Australia’s Christian Thompson created Australian Graffiti, the third exhibition launched last night. A Bidjara man of the Kunja Nation in the central west of Queensland, Australia, Thompson’s exhibition uses performance art and photography to present a “playful, yet critical” view of urban and rural Australian iconography.

TONIGHT

At 7:00pm, Meta House is screening From Chicago to Phnom Penh: Night of Revolt II, a compilation of shorts by Studio Revolt, a collaborative media lab run by Anida Yoeu Ali and Masahiro Sugano. The collection includes the debut of four new films shot in Cambodia, and the director, artists and cast will be available for a Q&A afterwards.

SATURDAY SEP 10

From 10:00am to 1:00pm at Psar Kandal, Our City artists will be snapping mid-jump pictures of members of the public. On Sunday at Psar Kandal, all the photographs from Saturday will be exhibited on two white pillars, before making their way to Meta House from September 30 to October 2.

Saturday night at Meta House is Urban X-Plosion: City Life in South East Asia, new short documentaries from Phnom Penh, Bangkok, Hanoi and Jakarta. The screening starts at 7:00pm, and each doco explores the consequences of rapid urbanisation, from health and the environment, to housing and infrastructure.

SUNDAY SEP 11

Architecture mavens will have a rare opportunity during the Open Doors tour, when several public and private buildings will be made accessible to the public. Buildings on the tour have been picked for their innovative design and multifunctional use, and a tuk tuk cab rank is available to take people from one building to the next, gratis.

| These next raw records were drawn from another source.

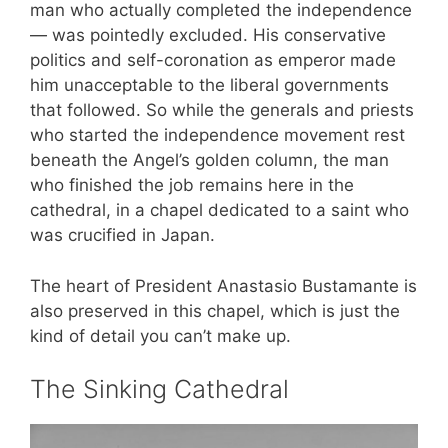
man who actually completed the independence
— was pointedly excluded. His conservative
politics and self-coronation as emperor made
him unacceptable to the liberal governments
that followed. So while the generals and priests
who started the independence movement rest
beneath the Angel’s golden column, the man
who finished the job remains here in the
cathedral, in a chapel dedicated to a saint who
was crucified in Japan.
The heart of President Anastasio Bustamante is
also preserved in this chapel, which is just the
kind of detail you can’t make up.
The Sinking Cathedral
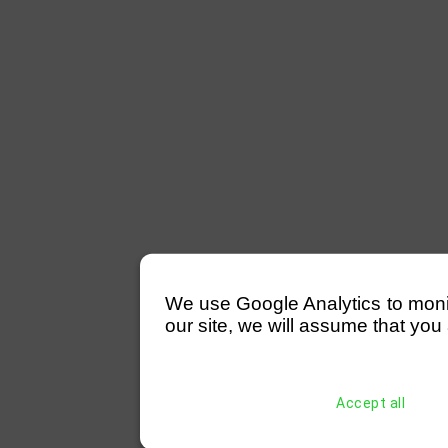
We use Google Analytics to monitor
our site, we will assume that you 
Accept all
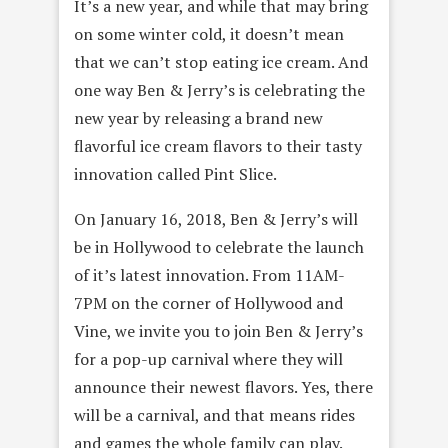
It’s a new year, and while that may bring
on some winter cold, it doesn’t mean
that we can’t stop eating ice cream. And
one way Ben & Jerry’s is celebrating the
new year by releasing a brand new
flavorful ice cream flavors to their tasty
innovation called Pint Slice.
On January 16, 2018, Ben & Jerry’s will
be in Hollywood to celebrate the launch
of it’s latest innovation. From 11AM-
7PM on the corner of Hollywood and
Vine, we invite you to join Ben & Jerry’s
for a pop-up carnival where they will
announce their newest flavors. Yes, there
will be a carnival, and that means rides
and games the whole family can play.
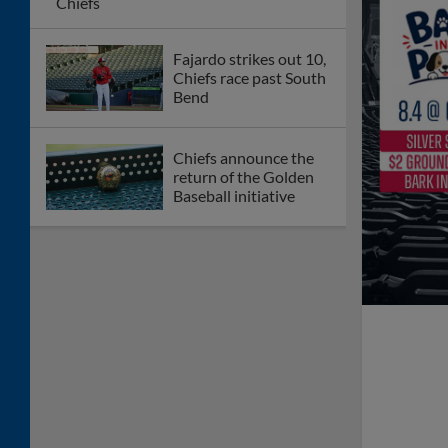
Chiefs
Fajardo strikes out 10,
Chiefs race past South
Bend
Chiefs announce the
return of the Golden
Baseball initiative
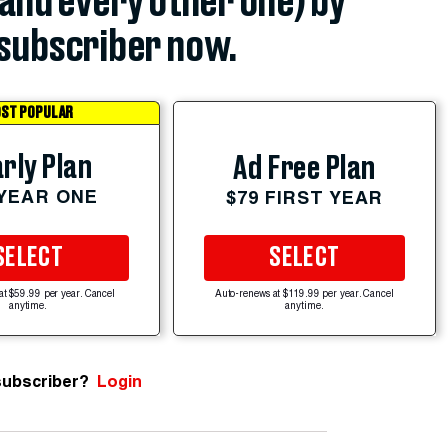
(and every other one) by
subscriber now.
ST POPULAR
rly Plan
Ad Free Plan
 YEAR ONE
$79 FIRST YEAR
SELECT
SELECT
at $59.99 per year. Cancel
Auto-renews at $119.99 per year. Cancel
anytime.
anytime.
subscriber?
Login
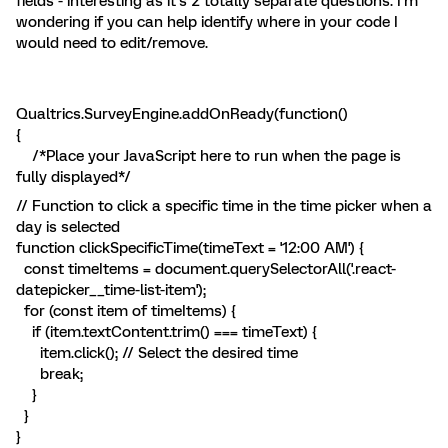
fields - interesting as it’s 2 totally separate questions. I’m
wondering if you can help identify where in your code I
would need to edit/remove.
Qualtrics.SurveyEngine.addOnReady(function()
{
/*Place your JavaScript here to run when the page is
fully displayed*/
// Function to click a specific time in the time picker when a
day is selected
function clickSpecificTime(timeText = '12:00 AM') {
const timeItems = document.querySelectorAll('.react-
datepicker__time-list-item');
for (const item of timeItems) {
if (item.textContent.trim() === timeText) {
item.click(); // Select the desired time
break;
}
}
}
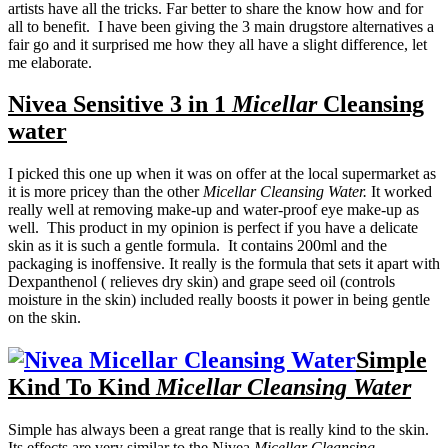
artists have all the tricks. Far better to share the know how and for
all to benefit. I have been giving the 3 main drugstore alternatives a
fair go and it surprised me how they all have a slight difference, let
me elaborate.
Nivea Sensitive 3 in 1
Micellar
Cleansing
water
I picked this one up when it was on offer at the local supermarket as
it is more pricey than the other
Micellar Cleansing Water.
It worked
really well at removing make-up and water-proof eye make-up as
well. This product in my opinion is perfect if you have a delicate
skin as it is such a gentle formula. It contains 200ml and the
packaging is inoffensive. It really is the formula that sets it apart with
Dexpanthenol ( relieves dry skin) and grape seed oil (controls
moisture in the skin) included really boosts it power in being gentle
on the skin.
Simple
Kind To Kind
Micellar Cleansing Water
Simple has always been a great range that is really kind to the skin.
Its effects are very similar to the Nivea
Micellar Cleansing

At the Mith Samlanh Centre on Street 13 from 4:00pm to 8:00pm, Flea Market of Memories will give people the chance to trade on their storytelling abilities, swapping sentimental objects for their accompanying memories, rather than cash. Vendors will exchange items of personal value with the public and each other, regaling the procurers with the tales behind them. Barter for a jumper knitted in the pre-Pol Pot era, or a pen from an ex-boyfriend.

Sunday night at 7:00pm at Meta House is Fritz Lang’s classic 1927 sci-fi Metropolis, the German retro-futuristic dystopia about class struggle in a nightmarishly industrialised city.

MONDAY SEP 12

Artist Kong Vollak will host an Open Studio and Q+A in his workshop from 6:30pm to 7:30pm. The session provides a chance to pick his brain as well as check out his working environment.

WEDNESDAY SEP 14

From 5:00pm to 7:00pm, Lisa Mam, Peap Tarr and Theo Vallier will be painting live outside Chenla Theater. The artists are all part of the collective project Phnom Penh 2058, now showing at the French Cultural Centre.

SUNDAY SEP 18

The fest wraps up with The Lives of Giants, an original dance created by Sophiline Cheam Shapiro and performed by 20 members of the Khmer Arts Ensemble at the Khmer Arts Centre on Street 115, at 7:00pm. The dance explores cycles of violence and Cambodian mythology.

And capping this year’s Our City is the Urban Forum and Festival Closing Event, at Meta House from 6:00pm. Presentations and short movies will precede an open forum, giving everyone the chance to reflect on the festival and the future of the city. And perhaps in recognition of a hard 10 days of art appreciation, drinks and finger foods will be provided.